What’s New is Old in Barolo
May 13, 2020
Italy, Wineries, Wines
Back in the late 1980s, you literally had to give Barolo away. Some will find that hard to believe. But just ask anyone who was working in wine sales in Italy at the time.
“For every 10 cases of Dolcetto a restaurateur bought,” the older timers remember (not so fondly), “they received a free case of Barolo as a thank you.”
Barolo, Barbaresco, and Nebbiolo were greatly appreciated locally in Piedmont. But they were still considered esoteric wines in markets like Milan and Rome where Super Tuscans had firmly planted themselves as Italy’s best wines. In the U.S., people were just beginning to drink Brunello. And no one had ever even heard of Barolo.
But that all began to change in the early 1990s when a wave of American importers began to arrive. One in particular had a vision for the future. His thinking was simple: If Barolo producers began to make wines that were more “American” in style, in other words, more approachable and with “bigger” fruit flavors and hints of new oak, they would sell more wine in the U.S. where interest in fine wine was ramping up. Fine wines from France and Napa Valley were already becoming prohibitively expensive for American wines collectors. Italian wine was the sweet spot, he thought. And he was right. As Langa winemaker began to use more new barriques and employ more advanced technology in their cellars (like roto-fermenters, spinning cones, and reverse osmosis), they “beefed” up their wines with more extraction, more concentration, more oakiness, and more alcohol — the way Americans liked their own wines.

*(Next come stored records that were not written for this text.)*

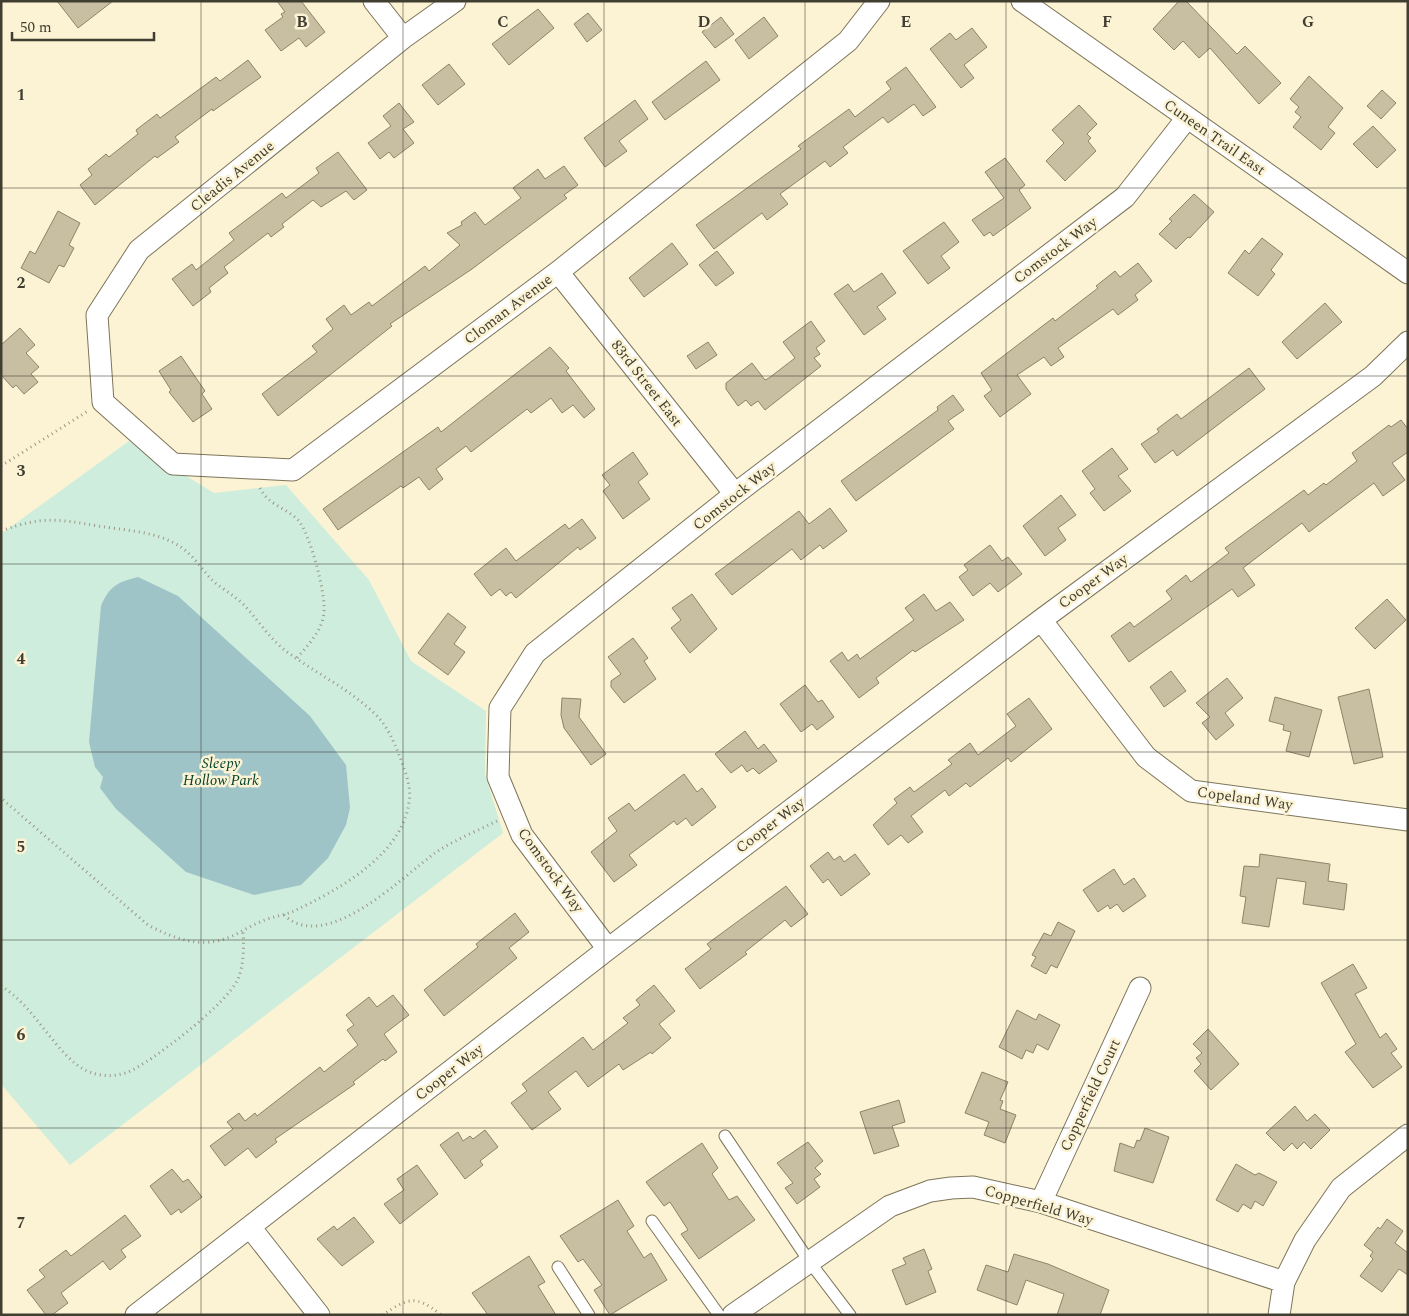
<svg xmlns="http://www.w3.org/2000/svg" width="1409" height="1316" font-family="Spectral,serif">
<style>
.green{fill:#ceeddd}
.water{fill:#9ec4c8}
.building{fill:#c8bfa2;stroke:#8c8469}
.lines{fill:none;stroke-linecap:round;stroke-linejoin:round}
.service-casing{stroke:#7d755a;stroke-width:13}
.minor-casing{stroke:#7d755a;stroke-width:23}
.path{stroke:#9c9681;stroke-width:3;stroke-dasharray:1 4;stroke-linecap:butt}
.service{stroke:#fff;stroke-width:11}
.minor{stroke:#fff;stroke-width:21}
.grid{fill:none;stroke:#403d31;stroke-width:1;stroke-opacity:0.55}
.labels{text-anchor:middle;stroke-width:5;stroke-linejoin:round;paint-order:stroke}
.street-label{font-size:15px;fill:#403d31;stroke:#fcf3d5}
.park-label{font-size:15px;font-style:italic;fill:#04422d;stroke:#fcf3d5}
.grid-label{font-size:16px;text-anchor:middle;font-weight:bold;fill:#403d31;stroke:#fcf3d5;stroke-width:5;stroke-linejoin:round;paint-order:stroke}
</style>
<rect width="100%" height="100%" fill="#fcf3d5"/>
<path class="green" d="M129 441 214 493 286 485 369 580 411 661 486 711 485 774 503 833 70 1165 1 1084V534Z"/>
<path class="water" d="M138 577 178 596 310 716 346 765 350 808 346 825 328 858 301 885 254 895 186 872 116 809 100 788 103 777 95 767 89 742 101 606C109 587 117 582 138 577Z"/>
<path class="building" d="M57 1H113L78 28Z
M277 1H301L325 32 306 47 299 38 281 51 265 30 283 17 281 14 285 12Z
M1179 1H1186L1237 54 1245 46 1281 83 1259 104 1210 48 1199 58 1183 41 1174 50 1153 29Z
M538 9 554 28 509 65 492 44Z
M588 13 602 30 587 42 574 24Z
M721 17 734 34 715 48 702 32Z
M764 17 778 36 749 59 735 40Z
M972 28 987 47 964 65 974 78 961 88 930 49 950 33 956 40Z
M248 60 261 77 213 111 212 109 175 137 179 142 157 158 155 156 95 205 80 185 92 175 88 169 106 154 109 157 138 134 136 130 157 114 160 118 216 77 220 81Z
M706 61 720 80 665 120 652 102Z
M449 64 465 84 438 105 422 85Z
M906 67 936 107 923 116 914 104 888 123 883 117 843 147 848 153 830 167 825 161 780 194 788 204 767 220 762 213 714 249 696 225 801 149 798 146 849 109 855 117 891 89 886 82Z
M1309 76 1343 108 1328 127 1335 133 1321 150 1293 127 1301 117 1295 112 1299 107 1290 99Z
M1382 90 1396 103 1381 119 1367 106Z
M635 100 648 119 619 141 627 151 605 167 584 138Z
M399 103 414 122 403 129 414 143 394 158 389 152 380 159 368 143 391 126 383 116Z
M1079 105 1097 124 1087 134 1091 138 1088 141 1096 151 1065 181 1046 161 1064 143 1052 130Z
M1373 126 1396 150 1377 168 1353 144Z
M338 152 367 190 354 200 346 191 321 207 313 200 282 224 284 227 271 237 268 233 224 267 228 273 209 288 211 292 193 306 172 279 192 264 196 270 234 240 229 233 282 193 286 198 319 173 316 168Z
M1005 158 1025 185 1019 190 1031 208 993 236 990 232 984 236 972 220 1004 198 985 172Z
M564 166 578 185 564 195 567 198 472 269 390 324 392 326 278 416 262 394 317 352 312 346 333 329 326 319 344 305 351 315 369 302 372 306 425 266 429 271 460 245 447 233 462 225 461 222 475 212 485 225 521 198 513 188 538 169 545 179Z
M1194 194 1214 212 1190 238 1188 237 1176 249 1159 234 1172 221 1169 219Z
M58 211 80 223 69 245 74 248 64 267 59 265 49 283 21 268 30 251 35 254Z
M944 222 959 242 941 256 950 268 928 284 903 251Z
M1262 238 1283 254 1271 270 1275 274 1258 296 1228 273 1245 250 1249 254Z
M672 243 688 264 644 297 629 278Z
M717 251 734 273 716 286 699 265Z
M1138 263 1152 281 1135 295 1138 300 1118 315 1113 309 1058 348 1064 357 1051 366 1044 357 1017 375 1031 394 1000 417 984 396 992 390 981 373 1053 318 1055 321 1098 288 1096 286 1115 271 1120 277Z
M882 273 896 293 877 307 886 319 864 335 834 294 848 284 854 292Z
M1325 303 1342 322 1297 359 1282 342Z
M811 321 825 341 816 348 820 354 814 358 821 366 765 410 758 401 751 406 746 400 738 406 726 389V383L752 363 765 380 769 378 795 358 783 342Z
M20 328 35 345 26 353 39 367 31 374 38 382 24 394 16 385 13 388 1 375V345Z
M708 342 717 355 696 369 687 356Z
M550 347 569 368 566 371 595 409 584 418 573 405 562 413 551 398 531 413 527 409 471 452 466 446 436 469 443 479 429 490 419 477 403 488 401 486 338 530 323 509 438 427 441 432Z
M181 356 205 391 202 394 212 409 193 422 169 392 171 390 159 371Z
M1249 368 1265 389 1177 456 1173 450 1155 463 1141 444 1159 432 1157 429 1177 414 1181 419Z
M953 395 964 410 948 421 954 429 856 501 841 481 938 410 937 407Z
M1401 420 1408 429V452L1392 463 1405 480 1383 496 1374 483 1309 532 1302 523 1243 568 1255 585 1238 597 1232 589 1129 662 1111 636 1130 622 1134 627 1172 599 1166 591 1186 575 1191 582 1229 553 1225 548 1304 490 1308 495 1324 483 1326 485 1357 461 1352 453 1389 425 1391 427Z
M1112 448 1128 469 1118 476 1131 491 1104 511 1090 493 1095 489 1082 471Z
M633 452 648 474 638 482 650 499 623 519 603 491 610 485 602 475Z
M1061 495 1076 515 1058 528 1066 540 1045 556 1023 526Z
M830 508 847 531 823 549 820 545 801 560 792 549 732 595 715 574 799 511 809 524Z
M582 519 596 538 580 550 578 547 516 598 511 592 506 596 500 589 491 596 474 574 506 548 516 561 565 524 569 529Z
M990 545 1002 561 1008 557 1022 574 998 592 990 583 973 596 959 577 968 570 964 565Z
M692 594 717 629 690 653 671 628 681 620 672 608Z
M924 594 936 611 950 602 964 620 915 652 913 650 876 678 879 683 859 698 830 661 842 652 848 661 857 654 860 659 914 620 905 608Z
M1387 599 1406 620 1375 649 1355 628Z
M448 613 466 627 454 644 465 652 448 675 418 653Z
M633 638 648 658 644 661 656 679 624 703 611 687V681L621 674 608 657Z
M1171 671 1186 691 1164 707 1150 687Z
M1227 678 1243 698 1225 713 1234 725 1216 740 1202 723 1210 717 1196 703Z
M805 685 818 702 822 700 834 717 817 730 812 724 801 732 780 704Z
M1369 689 1383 757 1354 764 1338 697Z
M1275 697 1322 710 1309 757 1286 751 1291 732 1283 730 1284 725 1269 721Z
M562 698 581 699 579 717 606 754 591 765 564 728 561 715Z
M1029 698 1052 729 1011 762 1008 758 970 787 966 783 949 796 945 790 911 816 923 832 908 843 901 835 888 845 873 825 897 803 894 799 910 787 914 792 952 764 948 760 970 743 978 755 1016 726 1007 714Z
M745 731 758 749 764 744 777 761 759 774 753 768 747 772 742 765 731 773 715 754Z
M684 774 697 792 702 788 716 807 692 826 686 818 677 825 674 821 629 855 637 865 614 882 591 852 617 831 608 818 629 803 635 811Z
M828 852 834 860 840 856 844 862 855 854 870 874 841 896 828 879 823 883 810 866Z
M1260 854 1330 864 1328 881 1347 884 1344 910 1303 904 1306 882 1277 878 1269 927 1242 923 1246 897 1240 896 1244 866 1259 867Z
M1114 869 1124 885 1134 878 1146 896 1123 912 1117 904 1110 909 1108 905 1098 912 1083 890Z
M786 886 808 914 791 927 785 920 745 952 747 954 700 989 685 969 711 949 707 944Z
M515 913 529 932 509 948 517 958 444 1016 424 990 478 947 476 944Z
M1058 922 1075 931 1057 968 1051 965 1046 974 1031 966 1036 957 1032 955 1044 933 1051 936Z
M1353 964 1367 988 1355 994 1380 1038 1386 1033 1397 1049 1391 1053 1402 1067 1373 1088 1345 1052 1356 1044 1321 983Z
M654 985 675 1011 659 1024 671 1038 652 1054 651 1052 623 1070 619 1064 588 1087 576 1071 548 1092 561 1109 532 1130 511 1103 527 1091 522 1084 583 1037 593 1050 628 1023 623 1018 640 1005 636 1000Z
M393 995 409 1015 384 1034 397 1052 385 1061 383 1059 353 1082 355 1084 275 1139 277 1142 256 1158 248 1148 225 1166 210 1146 233 1129 227 1122 239 1113 245 1121 255 1113 257 1116 320 1067 324 1072 358 1045 347 1030 354 1025 346 1015 369 997 377 1007Z
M1017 1010 1036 1020 1039 1014 1060 1025 1048 1050 1037 1044 1033 1053 1026 1050 1022 1059 999 1047Z
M1208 1029 1239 1064 1211 1090 1194 1071 1201 1064 1196 1058 1202 1053 1193 1044Z
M982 1072 1008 1082 1000 1100 1003 1101 1000 1109 1016 1115 1005 1143 984 1135 989 1122 965 1113Z
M899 1100 905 1122 892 1126 899 1146 874 1154 860 1112Z
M1295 1106 1307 1121 1315 1114 1330 1130 1311 1149 1304 1142 1297 1149 1292 1143 1284 1151 1266 1133Z
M1145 1128 1169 1137 1153 1183 1114 1171 1120 1143 1134 1148 1137 1140 1140 1141Z
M485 1130 498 1147 480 1161 483 1165 465 1179 440 1145 458 1132 463 1141 470 1136 473 1139Z
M808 1142 823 1161 815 1168 821 1174 814 1179 820 1187 797 1204 785 1188 793 1183 777 1163Z
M702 1143 718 1168 712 1174 729 1200 737 1196 755 1220 699 1259 681 1234 688 1230 670 1202 664 1206 646 1182Z
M1236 1164 1255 1175 1259 1173 1277 1182 1263 1206 1255 1201 1251 1209 1243 1204 1238 1212 1216 1200Z
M417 1165 438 1194 400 1224 384 1204 404 1190 397 1179Z
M172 1169 183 1182 188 1179 202 1197 181 1213 179 1209 171 1215 150 1186Z
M618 1200 634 1226 627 1231 644 1258 651 1253 667 1280 610 1315 594 1290 602 1285 583 1259 578 1262 560 1236Z
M125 1215 141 1236 121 1250 126 1257 110 1270 103 1261 61 1293 68 1303 52 1315H46L27 1290 45 1277 39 1270 66 1250 71 1256Z
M354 1217 374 1242 342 1266 317 1239 334 1226 337 1230Z
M1387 1219 1403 1231 1395 1243 1408 1253V1275L1399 1269 1382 1292 1360 1276 1373 1259 1370 1256 1373 1252 1364 1245 1378 1227 1380 1229Z
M924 1249 932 1269 928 1271 936 1292 906 1305 892 1270 906 1264 903 1258Z
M1014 1254 1048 1264 1109 1290 1100 1315H1057L1064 1294 1026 1280 1017 1305 977 1290 986 1265 1008 1272Z
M529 1256 545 1282 538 1286 556 1315H488L472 1293Z"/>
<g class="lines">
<g class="service-casing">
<path id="service" d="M725 1136 809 1261 850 1315
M652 1221 719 1315
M558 1267 589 1315"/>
</g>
<g class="minor-casing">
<path id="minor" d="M374 1 403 38
M455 1 403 38 139 250 97 315 103 402 173 464 293 470 558 272 848 41 879 1
M1022 1 1408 273
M558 272 735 494
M1041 620 1146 757 1191 791 1408 820
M608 949 522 835 498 777 500 708 535 653 735 494 1125 197 1187 118
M1041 1202 1140 988
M250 1227 319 1315
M136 1315 608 949 1041 620 1373 376 1408 342
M733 1315 890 1206 930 1191 951 1188 973 1187 1041 1202 1284 1282
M1279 1315 1284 1282 1305 1240 1341 1188 1408 1135"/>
</g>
<path class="path" d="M1 466 88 411
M260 488C268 505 285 507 298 520 310 533 326 594 324 612 323 630 308 645 297 658
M1 531C41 516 58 519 98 526 122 530 152 531 174 543 191 551 201 569 214 582 223 589 233 595 242 603 256 617 267 635 282 648 311 671 347 687 374 713 387 725 393 740 400 757 405 771 412 787 409 803 401 856 338 890 294 911 285 915 275 916 265 920 253 924 242 932 230 937 201 949 175 939 148 925L1 798
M284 915C326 955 403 876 435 853 454 840 477 831 497 821
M1 986C35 1006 57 1057 87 1071 101 1077 115 1077 128 1072 152 1062 228 1003 238 979 244 965 244 946 243 931
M382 1315C409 1298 415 1294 441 1315"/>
<use href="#service" class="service"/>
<use href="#minor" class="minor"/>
</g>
<path class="grid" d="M201 1V1315M403 1V1315M604 1V1315M805 1V1315M1006 1V1315M1208 1V1315M1 188H1408M1 376H1408M1 564H1408M1 752H1408M1 940H1408M1 1128H1408"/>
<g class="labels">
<g class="street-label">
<text transform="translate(1215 137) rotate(35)" y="5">Cuneen Trail East</text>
<text transform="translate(232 176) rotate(-39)" y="5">Cleadis Avenue</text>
<text transform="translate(1055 250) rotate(-37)" y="5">Comstock Way</text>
<text transform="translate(508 309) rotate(-37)" y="5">Cloman Avenue</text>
<text transform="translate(647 383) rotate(52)" y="5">83rd Street East</text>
<text transform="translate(734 496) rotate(-38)" y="5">Comstock Way</text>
<text transform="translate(1093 581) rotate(-36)" y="5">Cooper Way</text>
<text transform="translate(1245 798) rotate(8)" y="5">Copeland Way</text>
<text transform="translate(770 825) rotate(-37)" y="5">Cooper Way</text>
<text transform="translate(551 870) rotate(54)" y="5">Comstock Way</text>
<text transform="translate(449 1072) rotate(-38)" y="5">Cooper Way</text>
<text transform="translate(1090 1095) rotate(-65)" y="5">Copperfield Court</text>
<text transform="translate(1039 1205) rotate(16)" y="5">Copperfield Way</text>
</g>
<g class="park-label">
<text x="221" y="768">Sleepy<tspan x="221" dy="17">Hollow Park</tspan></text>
</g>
</g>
<g class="grid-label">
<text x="302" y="27">B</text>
<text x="503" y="27">C</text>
<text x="704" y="27">D</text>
<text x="906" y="27">E</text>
<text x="1107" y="27">F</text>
<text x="1308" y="27">G</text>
<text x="21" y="100">1</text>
<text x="21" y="288">2</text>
<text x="21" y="476">3</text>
<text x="21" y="664">4</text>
<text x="21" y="852">5</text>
<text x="21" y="1040">6</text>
<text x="21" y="1228">7</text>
</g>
<rect width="1409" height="1316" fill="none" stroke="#403d31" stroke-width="5"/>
<path d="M12 32v8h142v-8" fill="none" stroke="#403d31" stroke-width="2.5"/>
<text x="20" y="32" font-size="15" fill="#403d31" stroke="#fcf3d5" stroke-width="4" paint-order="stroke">50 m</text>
</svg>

The new wave of Nebbiolo swiftly transformed the fine wine landscape in the U.S. And by the end of the decade, the new “modern” Barolo was firmly established as one of the most in-demand wines in the world.
But then came the financial crisis at the end of the 2000s, putting the brakes on Barolo’s steady climb in terms of sales and visibility. In Italy, young people were especially affected by the belt-tightening fallout. Many laid-off 20-something winery workers went back to work on their family farms, including grape growers. And many new college graduates, unable to find work in their desired fields, also returned home to the family farm.
Wine sales were flagging in the U.S. at this point. And most of the young people who decided to take up grape-farming and winemaking wanted to make wines that were more reflective of place, of tradition, of terroir.
By the time a winemaker like Andrea Farinetti finished enology school and was tasked with managing his father’s Borgogno estate, one of Barolo’s historic wineries, in the late 2000s, he decided to “get back to the roots” of traditional Barolo production.
During our Instagram live story with him the other day when we asked him “what’s new” at Borgogno, he didn’t miss a beat before responding, “everything that’s new is old”.
He stopped fermenting in stainless steel, for example, and using the old-style cement tanks for fermentation. And he’s reintroduced classic submerged cap vinification with extended maceration times among many other techniques that were widely used in the time before modernity arrived in Langa.
The resulting wines remind locals of the way they were before the big shift toward the modern in the 1980s. And they’ve also found a robust following in the U.S. where younger wine lovers are coming of age. Their interest in authenticity and tradition have helped to make the new “new wave” of Barolo, like the wines that Andrea makes, an unbridled success.